Re: Recovery inconsistencies, standby much larger than primary

From: Greg Stark <stark(at)mit(dot)edu>
To: Tom Lane <tgl(at)sss(dot)pgh(dot)pa(dot)us>
Cc: PostgreSQL-development <pgsql-hackers(at)postgresql(dot)org>, Andres Freund <andres(at)2ndquadrant(dot)com>
Subject: Re: Recovery inconsistencies, standby much larger than primary
Date: 2014-02-12 19:27:03
Message-ID: CAM-w4HMJ8qHKfjEBGw6SUjgLV-+zh8ege0cA1PJ5wG=Ys=nAyA@mail.gmail.com
Views: Raw Message | Whole Thread | Download mbox | Resend email
Thread:
Lists: pgsql-hackers

On Wed, Feb 12, 2014 at 6:55 PM, Tom Lane <tgl(at)sss(dot)pgh(dot)pa(dot)us> wrote:
> Greg Stark <stark(at)mit(dot)edu> writes:
>> On Wed, Feb 12, 2014 at 5:29 PM, Tom Lane <tgl(at)sss(dot)pgh(dot)pa(dot)us> wrote:
>>> How about the attached instead?
>
>> This does possibly allocate an extra block past the target block.
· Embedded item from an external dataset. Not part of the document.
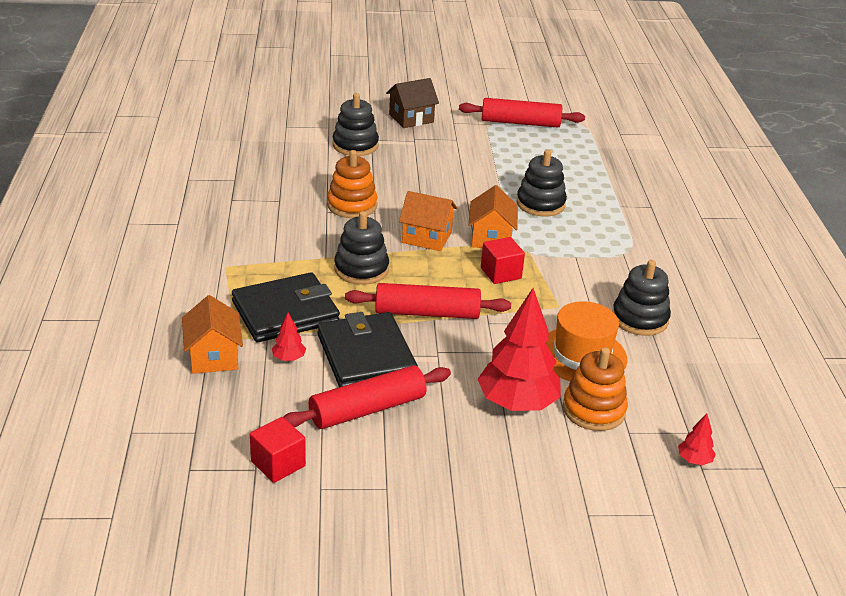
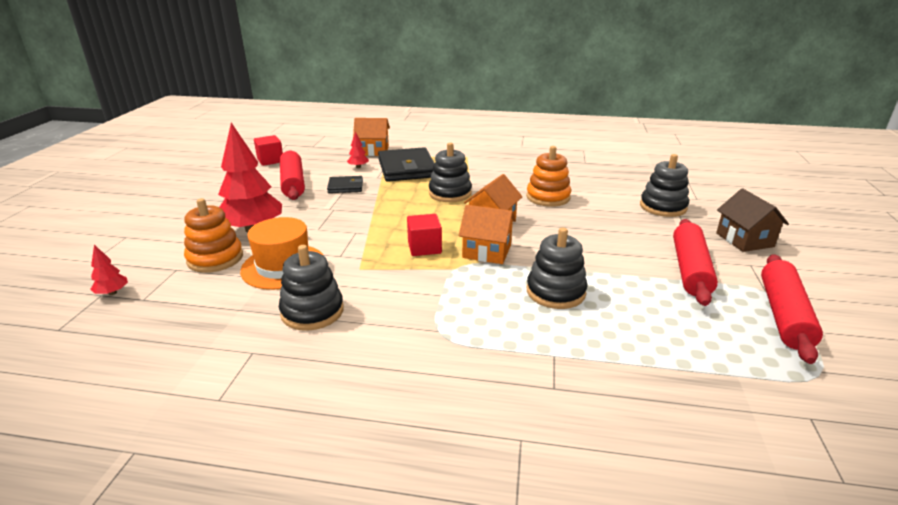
camera: 105 degrees right, 5 degrees down
(366, 356) = (345, 187): black wallet -> black wallet, size x0.52
(427, 313) = (382, 210): red rolling pin -> red rolling pin (690, 269)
I'm
>> not sure how surprising that would be for the rest of the code.
>
> Should be fine; we could end up with an extra block after a failed
> extension operation in any case.

I know it's fine on the active database, I'm not so clear whether it's
compatible with the xlog records from the primary. I suppose it'll
just see an Initialize Page record and happily see the nul block and
initialize it. It's still a bit scary.

I of course think my code is vastly clearer than the existing code but
yes, I see the "unnecessary churn" argument. I think that's the
fundamental problem with lacking tests, it makes the code get more and
more complex as we're reluctant to simplify it out of fear.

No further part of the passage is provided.